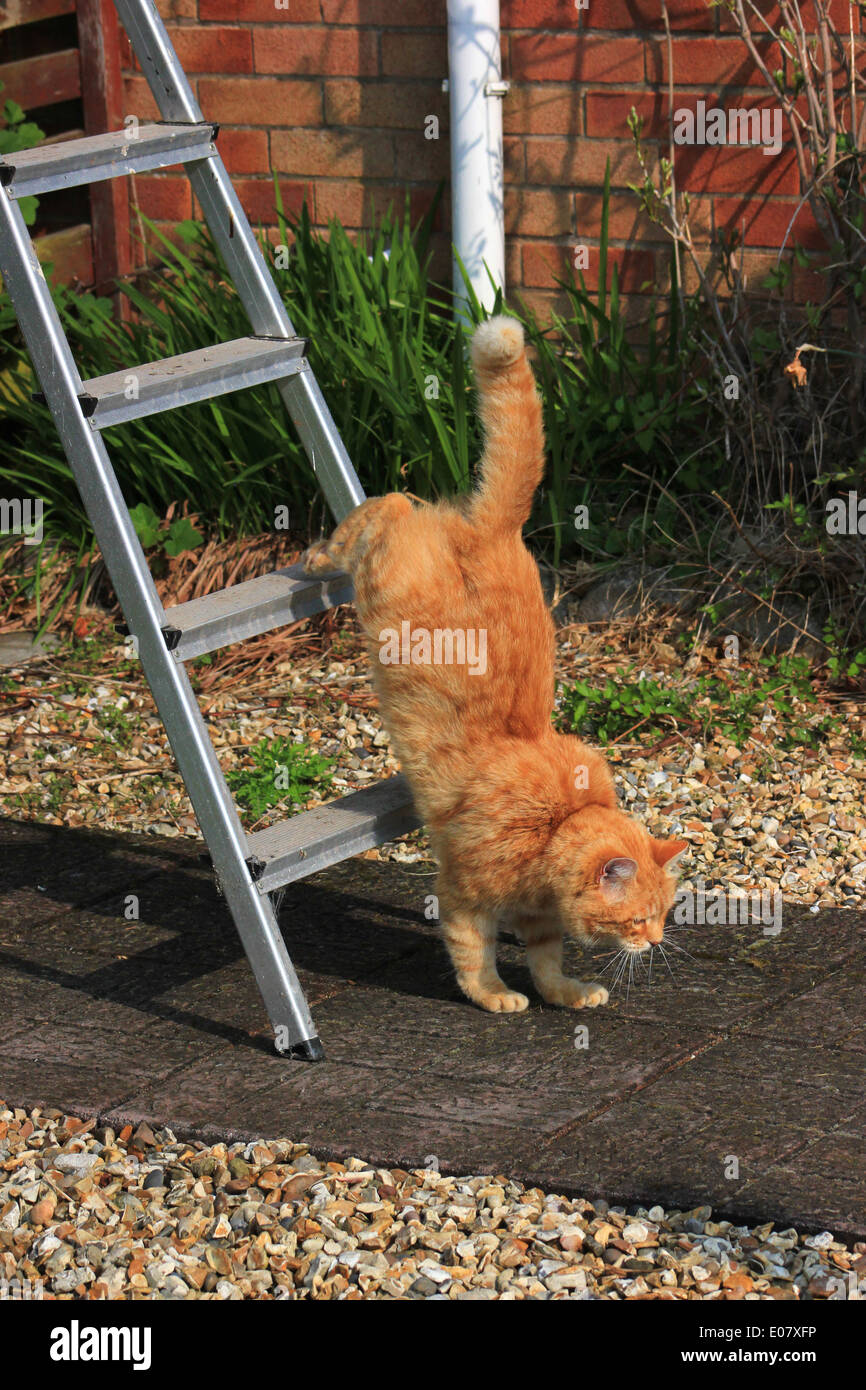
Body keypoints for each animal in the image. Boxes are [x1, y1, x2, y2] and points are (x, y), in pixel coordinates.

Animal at [301, 318, 686, 1011]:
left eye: (667, 913)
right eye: (638, 919)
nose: (657, 943)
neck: (553, 827)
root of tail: (494, 528)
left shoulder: (538, 916)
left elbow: (547, 960)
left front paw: (567, 994)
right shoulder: (462, 893)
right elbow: (472, 955)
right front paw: (495, 997)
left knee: (396, 499)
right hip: (383, 566)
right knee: (388, 502)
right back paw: (319, 555)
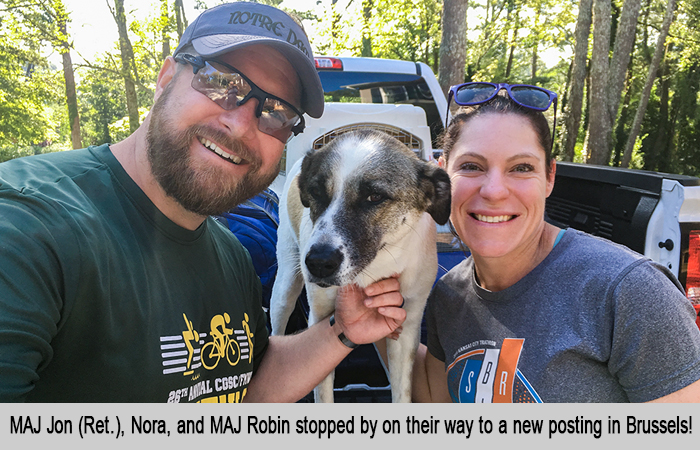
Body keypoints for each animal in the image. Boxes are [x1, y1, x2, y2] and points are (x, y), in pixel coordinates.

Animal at [268, 128, 448, 402]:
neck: (374, 266)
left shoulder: (407, 327)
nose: (318, 263)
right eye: (316, 192)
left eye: (375, 197)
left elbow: (402, 393)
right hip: (286, 283)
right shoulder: (318, 320)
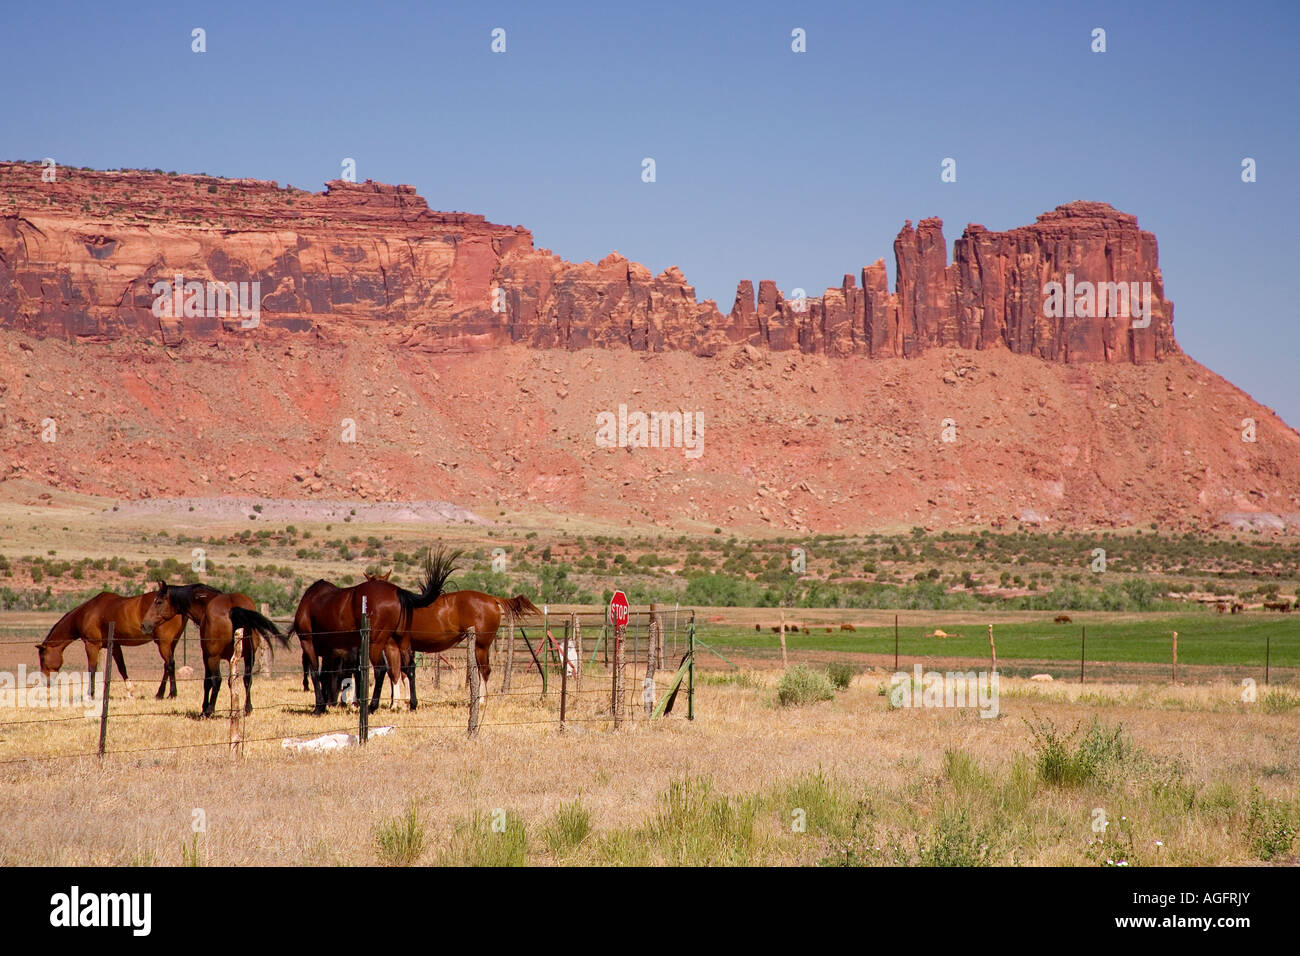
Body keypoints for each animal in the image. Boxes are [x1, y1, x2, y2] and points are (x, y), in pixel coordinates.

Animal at [37, 587, 188, 697]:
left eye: (43, 658)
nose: (46, 682)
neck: (87, 613)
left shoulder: (92, 645)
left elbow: (92, 669)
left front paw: (90, 694)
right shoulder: (115, 645)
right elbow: (122, 668)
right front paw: (130, 692)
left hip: (163, 643)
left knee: (170, 664)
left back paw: (168, 694)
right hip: (171, 643)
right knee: (167, 666)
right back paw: (163, 694)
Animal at [139, 582, 287, 717]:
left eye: (158, 601)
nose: (144, 625)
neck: (205, 602)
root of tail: (233, 608)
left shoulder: (207, 656)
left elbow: (208, 682)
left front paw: (205, 708)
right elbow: (232, 681)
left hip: (213, 657)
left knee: (217, 680)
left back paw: (210, 710)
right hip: (250, 656)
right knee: (247, 679)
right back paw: (247, 709)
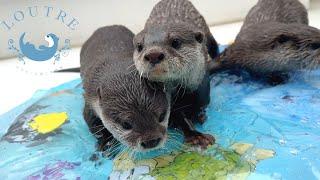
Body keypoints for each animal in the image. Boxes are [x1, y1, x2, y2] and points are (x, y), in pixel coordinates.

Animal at [131, 0, 216, 148]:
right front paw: (196, 136)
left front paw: (199, 115)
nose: (153, 54)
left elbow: (202, 103)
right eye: (140, 46)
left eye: (176, 42)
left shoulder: (202, 86)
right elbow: (178, 116)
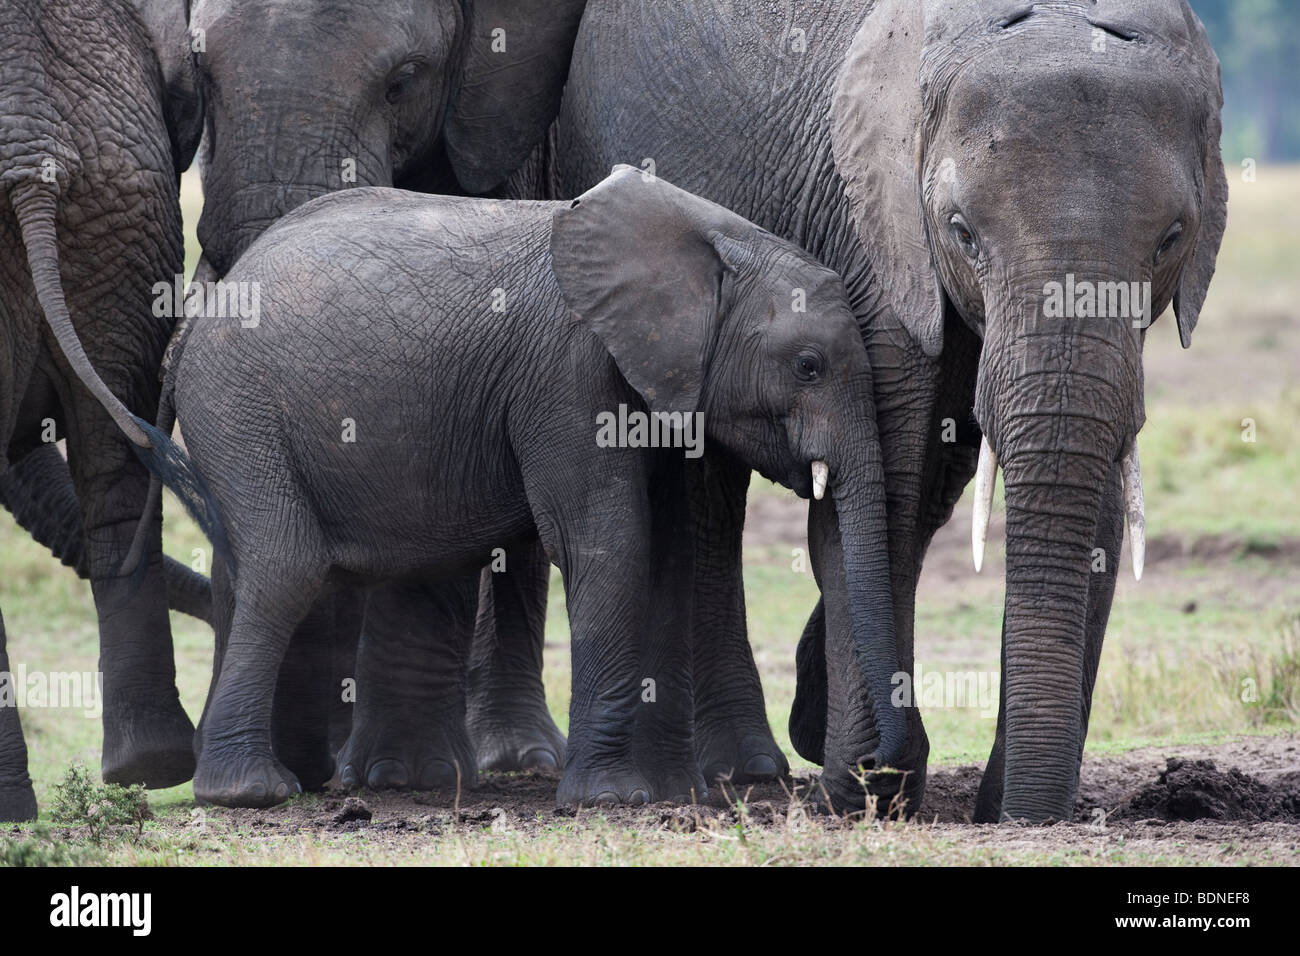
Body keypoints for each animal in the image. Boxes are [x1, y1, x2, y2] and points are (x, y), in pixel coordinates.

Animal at [551, 0, 1227, 822]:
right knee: (718, 487)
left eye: (1171, 239)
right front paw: (865, 791)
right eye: (961, 231)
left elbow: (1090, 495)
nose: (1026, 813)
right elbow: (885, 494)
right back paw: (754, 769)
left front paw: (997, 801)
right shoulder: (878, 244)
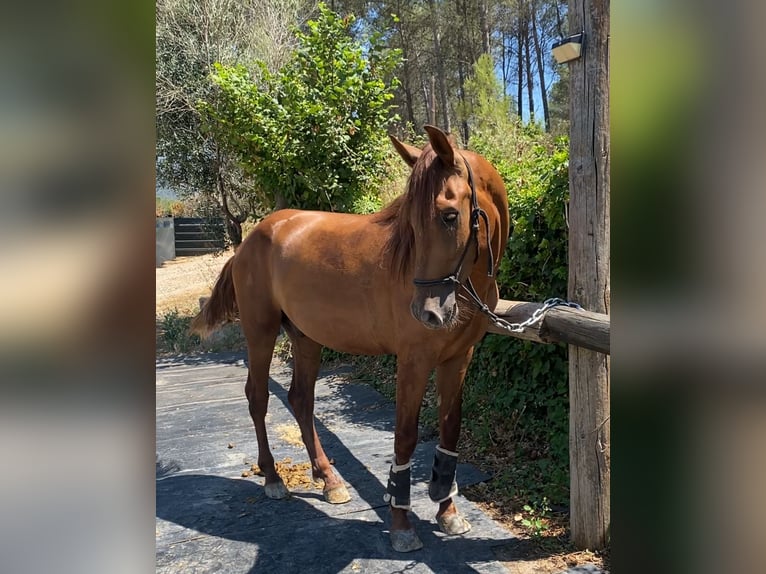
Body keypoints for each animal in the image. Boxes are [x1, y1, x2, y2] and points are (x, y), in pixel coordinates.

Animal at [190, 125, 510, 552]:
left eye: (449, 215)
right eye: (411, 221)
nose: (427, 313)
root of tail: (253, 237)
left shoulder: (458, 359)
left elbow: (450, 430)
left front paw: (448, 513)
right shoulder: (413, 361)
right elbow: (405, 436)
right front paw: (402, 526)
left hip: (305, 337)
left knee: (300, 400)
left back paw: (329, 480)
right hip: (261, 332)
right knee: (258, 397)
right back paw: (274, 479)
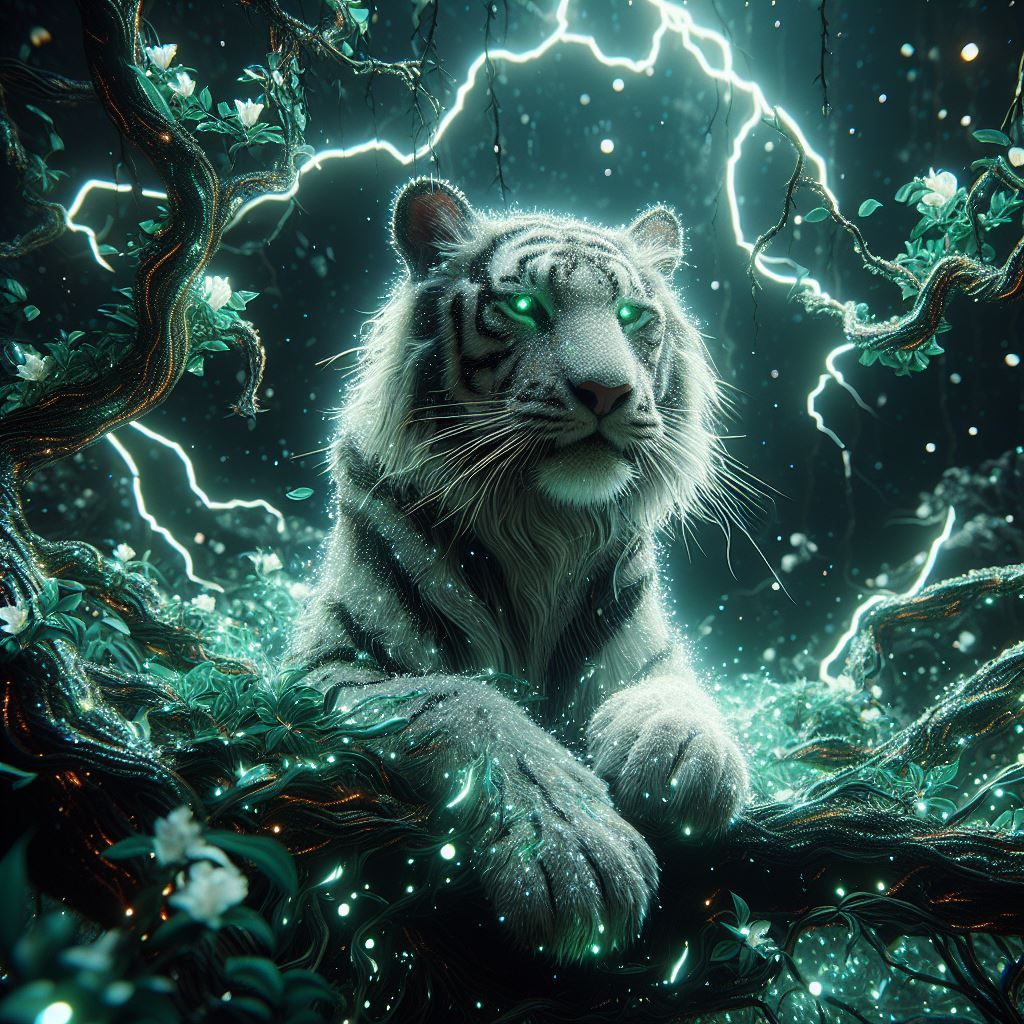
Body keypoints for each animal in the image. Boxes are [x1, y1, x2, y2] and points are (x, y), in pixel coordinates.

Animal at [292, 177, 750, 962]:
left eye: (632, 316)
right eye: (528, 307)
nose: (608, 392)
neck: (544, 530)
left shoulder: (645, 654)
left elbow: (678, 692)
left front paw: (682, 755)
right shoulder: (324, 669)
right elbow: (461, 702)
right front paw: (577, 853)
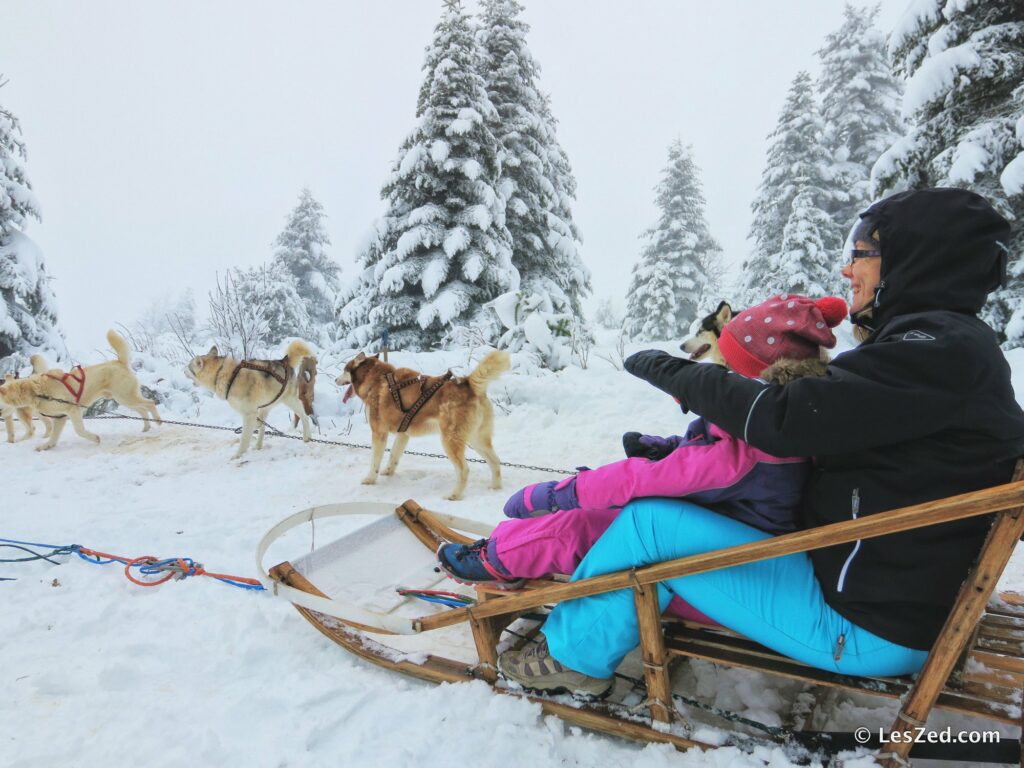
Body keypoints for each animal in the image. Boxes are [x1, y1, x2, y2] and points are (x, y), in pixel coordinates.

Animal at [0, 331, 161, 450]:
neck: (35, 390)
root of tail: (119, 362)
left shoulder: (73, 410)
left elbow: (78, 430)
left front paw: (95, 438)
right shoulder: (60, 418)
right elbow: (54, 436)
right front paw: (47, 446)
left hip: (126, 397)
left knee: (150, 403)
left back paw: (158, 421)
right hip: (124, 399)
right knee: (142, 409)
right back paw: (146, 427)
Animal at [186, 342, 315, 460]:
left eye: (188, 366)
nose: (183, 369)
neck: (222, 374)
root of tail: (284, 361)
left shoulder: (249, 414)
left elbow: (244, 437)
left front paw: (238, 455)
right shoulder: (249, 411)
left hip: (289, 400)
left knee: (304, 416)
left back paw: (307, 437)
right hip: (267, 404)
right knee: (262, 426)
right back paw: (258, 444)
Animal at [337, 352, 509, 501]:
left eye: (344, 369)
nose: (335, 380)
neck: (376, 380)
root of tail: (468, 384)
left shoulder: (379, 433)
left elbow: (374, 462)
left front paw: (370, 479)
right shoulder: (403, 434)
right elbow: (393, 456)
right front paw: (389, 471)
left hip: (450, 441)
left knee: (464, 470)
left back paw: (454, 495)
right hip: (477, 439)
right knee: (496, 461)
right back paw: (495, 487)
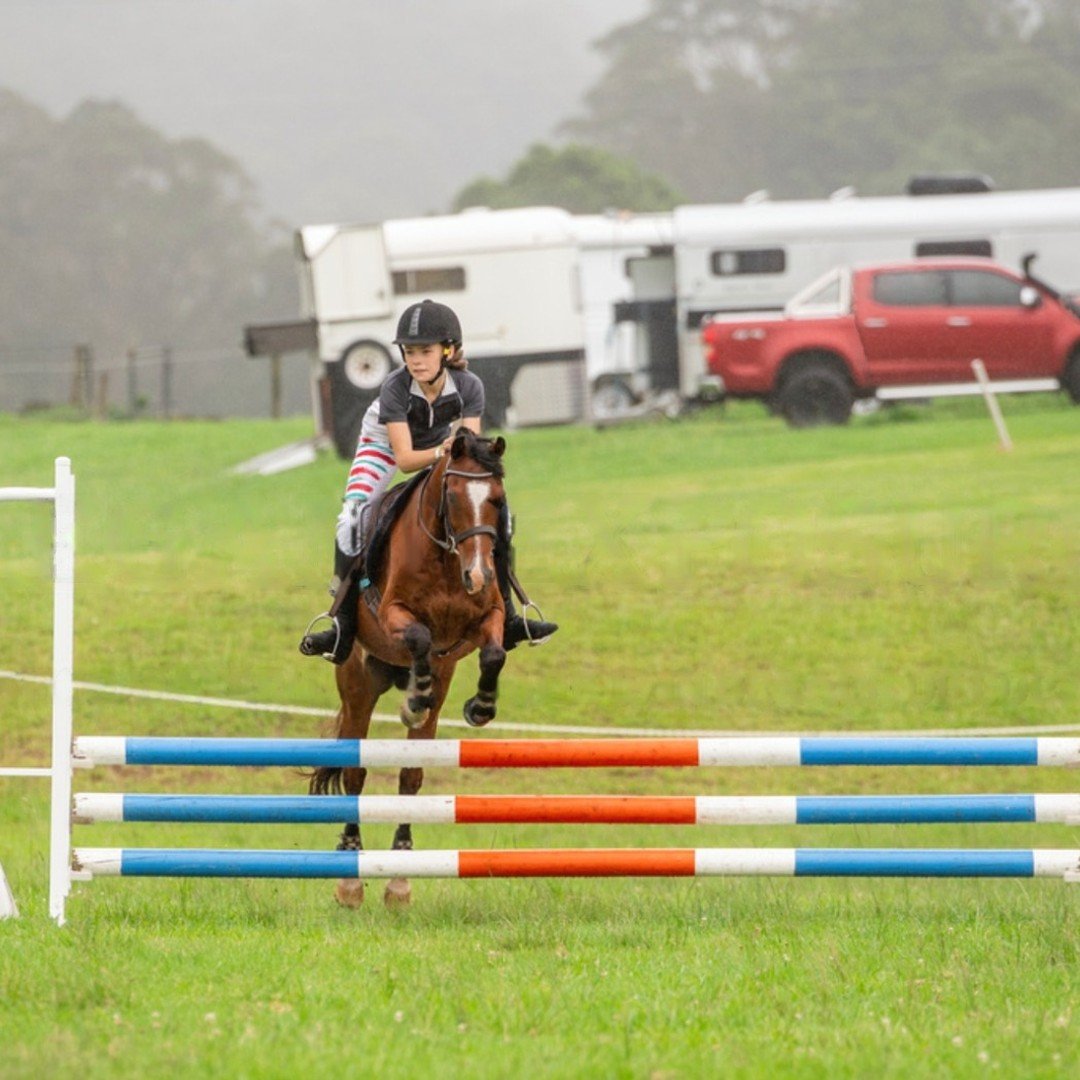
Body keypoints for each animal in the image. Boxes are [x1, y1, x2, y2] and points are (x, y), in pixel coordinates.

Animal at [309, 428, 509, 908]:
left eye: (497, 499)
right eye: (452, 496)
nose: (479, 575)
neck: (448, 561)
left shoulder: (487, 617)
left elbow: (494, 653)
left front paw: (481, 707)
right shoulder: (392, 613)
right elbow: (419, 636)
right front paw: (414, 700)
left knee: (410, 776)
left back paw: (399, 879)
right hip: (357, 684)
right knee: (355, 773)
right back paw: (350, 877)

■ Problem description:
Without the pictures, give again exactly the lines above starting at the line containing "left back paw: (168, 694)" and ending at the line containing "right front paw: (196, 136)".

■ Response:
left back paw: (168, 694)
right hip: (171, 643)
right knee: (167, 666)
right back paw: (163, 694)
Animal at [139, 582, 287, 717]:
left eye: (158, 601)
nose: (144, 625)
neck: (205, 602)
root of tail: (233, 608)
left shoulder: (207, 656)
left elbow: (208, 682)
left front paw: (205, 708)
right elbow: (232, 681)
left hip: (213, 657)
left knee: (217, 680)
left back paw: (210, 710)
right hip: (250, 656)
right knee: (247, 679)
right back paw: (247, 709)
Body keypoints for each animal in the image. Boxes are [x1, y1, x2, y2] and points are (x, y), in pixel coordinates.

Animal at [131, 0, 216, 148]:
right front paw: (196, 136)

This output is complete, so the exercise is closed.